Аналогичным образом директор по развитию Evidence Action Даниэлла Байер утверждает, что перед тем, как пожертвовать средства, представители Open Philanthropy проводили многочасовые исследования и консультации с профильными экспертами. Однако некоторые проекты типа программы по сезонной миграции в Бангладеш оборачиваются провалом и закрываются.
«Когда что-то не получается, нет никаких сожалений, нужно просто корректировать курс», — делится Шон Бейкер, исполнительный вице-президент по партнерствам в организации Helen Keller Intl, для которой Туна и Московиц финансируют добавки с витамином A в целях снижения детской смертности.
Несмотря на то что глобальное здравоохранение по-прежнему остается ключевой категорией инициатив, получающих финансирование, Open Philanthropy из структуры GiveWell почти десять лет назад вывели отчасти ради того, чтобы, как выражается Туна, направить пожертвования на проблемы «более спекулятивные и недоказанные».
А это возвращает нас к безопасности искусственного интеллекта. В этой сфере больше всего средств от Open Philanthropy получают Центр безопасности и перспективных технологий, корпорация RAND и FAR.AI — все трое стремятся задавать вектор регулированию ИИ и делать передовые ИИ-модели безопасными. «Многие ИИ-компании инвестируют в безопасность больше, нежели требуется по закону — и это достойно всяких похвал — но все же гораздо меньше, чем необходимо миру», — полагает Адам Глив, генеральный директор фонда FAR.AI, который потратил $59 млн от Open Philanthropy на помощь таким игрокам, как OpenAI, Anthropic и Google в том, чтобы сделать их модели безопаснее и надежнее.
В текущем году организации, получающие финансирование от Open Philanthropy, перечислили по меньшей мере $3 млн лоббистским объединениям (похожие суммы выделяли и OpenAI с Anthropic), а сам фонд Open Philanthropy в 2025-м выделяет на это около $110 000 в квартал.
Тем не менее, вопреки усиливающемуся в настоящее время вниманию к данной индустрии и увеличивающимся суммам инвестиций в ИИ, Туна особо подчеркивает, что в благотворительной деятельности руководствуется портфельным подходом. Она финансирует широкий спектр инициатив и пользуется всеми доступными инструментами — от прямых пожертвований до правозащитных кампаний и инвестиций.

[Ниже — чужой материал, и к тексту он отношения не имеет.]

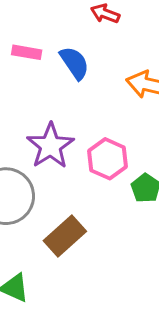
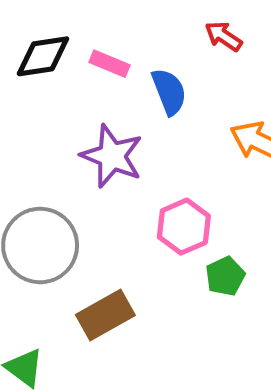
purple star: (50, 146) -> (112, 156), moved, turned -30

Бóльшая часть импакт-инвестиций Good Ventures идет на разработку лекарств. Самыми важными активами в портфеле фонда являются доли в бизнесе Impossible Foods (это первый для фонда объект импакт-инвестирования) и ценные бумаги производителей полупроводников TSMC и ASML, а еще акции Nvidia и Microsoft. «Прогресс и безопасность не должны друг другу противоречить, — убеждена Туна. — Если выражать мой подход простыми словами, то он не сводится к чему-то одному».